A completare il quadro sono state l’inaugurazione della mostra del fotografo svizzero trapianto a Serra Rolf Schertenleib e le passeggiate tra le opere d’arte presenti nel centro storico guidate dalla visual artist e docente di Disegno e Storia dell’arte Annaclara Di Biase.

Tutti gli eventi in programma sono stati premiati da una grande partecipazione di pubblico, presente in numeri decisamente superiore alle attese.

Per tutta la durata dell’iniziativa hanno funzionato anche dei punti di degustazione e ristoro per regalare la giusta vetrina ai fantastici prodotti tipici del territorio.

La soddisfazione per la riuscita dell’appuntamento nelle parole del sindaco Letizia Perticaroli: «MArCHESTORIE, Ospite, la Storia tra le mille storie della nostra Regione.

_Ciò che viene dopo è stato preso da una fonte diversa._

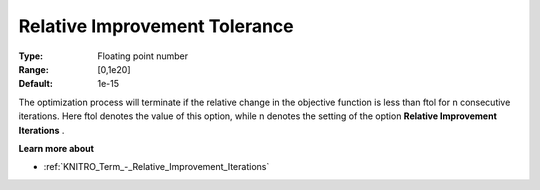 .. _KNITRO_Term_-_Relative_Improvement_Tolerance:


Relative Improvement Tolerance
==============================



:Type:	Floating point number	
:Range:	[0,1e20]	
:Default:	1e-15	



The optimization process will terminate if the relative change in the objective function is less than ftol for n consecutive iterations. Here ftol denotes the value of this option, while n denotes the setting of the option **Relative Improvement Iterations** .



**Learn more about** 

*	:ref:`KNITRO_Term_-_Relative_Improvement_Iterations`  
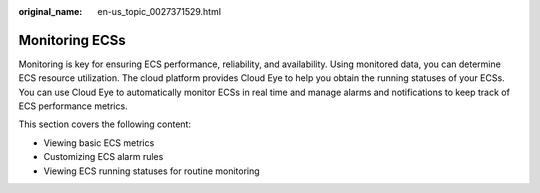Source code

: :original_name: en-us_topic_0027371529.html

.. _en-us_topic_0027371529:

Monitoring ECSs
===============

Monitoring is key for ensuring ECS performance, reliability, and availability. Using monitored data, you can determine ECS resource utilization. The cloud platform provides Cloud Eye to help you obtain the running statuses of your ECSs. You can use Cloud Eye to automatically monitor ECSs in real time and manage alarms and notifications to keep track of ECS performance metrics.

This section covers the following content:

-  Viewing basic ECS metrics
-  Customizing ECS alarm rules
-  Viewing ECS running statuses for routine monitoring
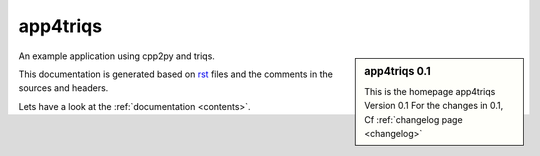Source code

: .. _welcome:

app4triqs
=========

.. sidebar:: app4triqs 0.1

   This is the homepage app4triqs Version 0.1
   For the changes in 0.1, Cf :ref:`changelog page <changelog>`

An example application using cpp2py and triqs.

This documentation is generated based on `rst <https://de.wikipedia.org/wiki/ReStructuredText>`_ files
and the comments in the sources and headers.

Lets have a look at the :ref:`documentation <contents>`.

Sono state 2 giornate all’insegna del moderno, più di ogni altro moderno! Abbiamo vissuto un tempo/spazio in cui la cultura del passato ha sollecitato le coscienze e la riflessione di grandi e piccini.

Abbiamo avuto modo di “incontrare” padre Agostino Orsi, un frate francescano vissuto nel XVIII secolo nel Convento che ora ospita la sede municipale di Serra de’ Conti. Ci siamo imbattuti nelle sue “passioni” e abbiamo compreso quanto le sue idee fossero rivoluzionarie per quei tempi.

Il messaggio che ho tratto da tutti gli spettacoli e le attività è che è compito di ognuno di noi proteggere ciò che è piccolo e fragile, poiché il bene dell’essere umano e del mondo è determinato da ciò che sembra, per sua natura, piccolo e indifeso».

Le fa eco l’assessore alla cultura Luca Bevilacqua: «Il connubio tra arte, cultura, tradizione, storia e immaginario collettivo si è incrociato perfettamente con la volontà di questa amministrazione di portare avanti solo proposte di qualità. Marchestorie, con lo spettacolo dedicato a Padronsi e con tutti gli altri eventi, è stato questo. Ecco perché lo consideriamo un grandissimo successo di Serra de’ conti e della sua comunità, che ha contribuito in modo importante a realizzare un bell’evento leggero e al tempo stesso profondo».

Narrare il territorio e rendere protagonista la comunità che lo vive: questi i punti fermi sui quali è necessario investire e gli ottimi risultati di “Ospite!” lo confermano.